Depending on your industry, there may be more, but this is a basic list to start with.
So once you have your RED figure, is it elastic or inelastic? That can be worked out by measuring the RED of a number of companies like Starbucks and Google which clearly enjoy elastic or inelastic RED figures and finding which you are closest to. With enough comparisons you should be able to find the figure which represents the point of transition from reputational elasticity to inelasticity.
Once done, you would need to monitor your RED score regularly as the factors which make it up will vary over time.
So how can you use it to inform your management decision-making?
You could use an equation to do scenario analysis to weigh up the effect of the future options being considered on sales, but to do so would be make the same fundamental reputational error that Ford in America made in the 1970s with the Pinto — where management calculated the cost-benefit of recalling and fixing the fault on the car which caused fires in accidents over versus the cost of potential lawsuits. It would be a PR own goal if found out, more likely in the increasingly transparent online and socially networked world we live in.
Whatever you do, you need to take into account two factors:
  • How personal the proposed unpopular conduct is to customers — e.g. Instagram seemed to be threatening to sell users own pictures, while Starbucks was not paying the Government, not us directly, and Apple’s use of Chinese workers with comparatively bad pay & work conditions to make its products seems more distant.
  • How unpopular the proposed conduct is with your customers — measured by qualitative market research.
So what’s the solution? I’d say that you need to set out your ethical stall in line with your RED, communicate it clearly via your marketing communications to manage the expectations of your current and future customers and then act accordingly.
If you’re going to be a hard-nosed capitalist, say so. For example, no-one any longer acts surprised when Ryanair takes a tough legal-contractual line over an unpopular policy because they have a long and well-publicised history of being that way. So, for various reasons including the price sensitivity of their customers, their RED is clearly inelastic.
Conversely, don’t project ethical whitewash and then act otherwise, especially if your RED is highly elastic.

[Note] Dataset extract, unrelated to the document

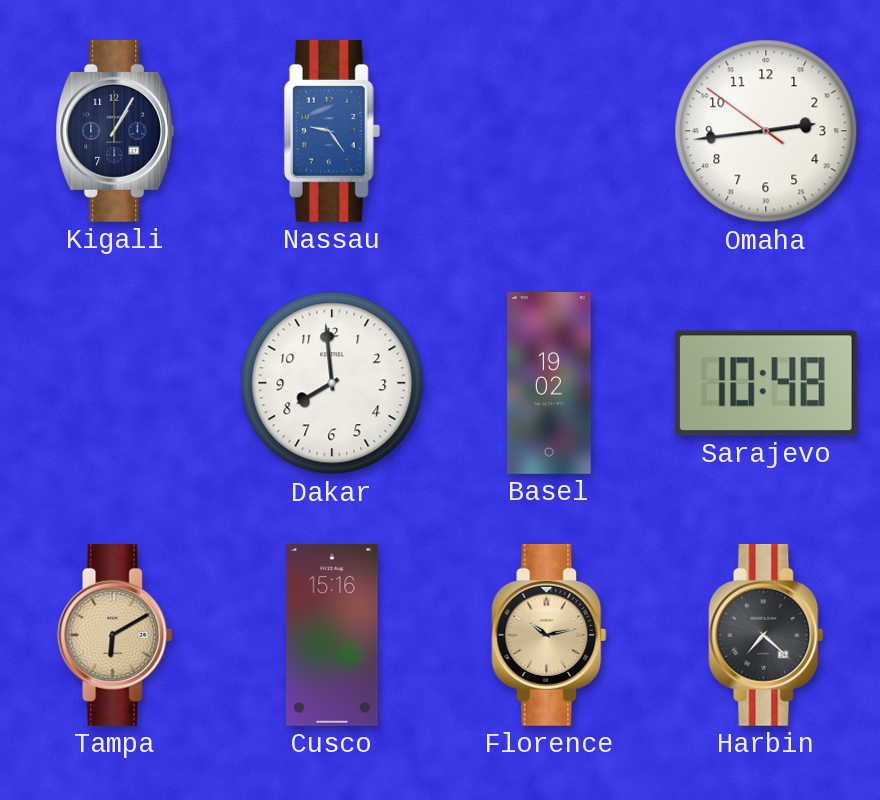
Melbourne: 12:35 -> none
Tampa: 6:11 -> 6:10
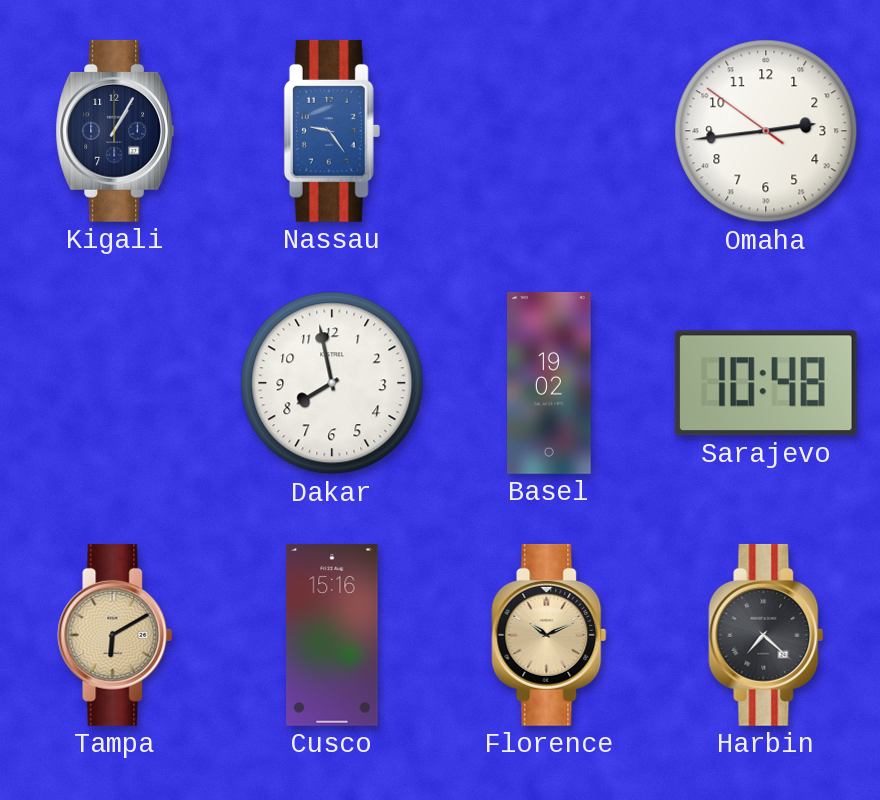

Brands like Apple and Co-operative Bank have seen the reputational damage of failing to live up to their ethical rhetoric.
Ultimately, using your RED to influence your brand management is about using your judgement, informed by the knowledge of your brand’s RED elasticity, to make the business decisions which will help maintain a high reputation and in the medium and long-term maximise the returns and value to your shareholders.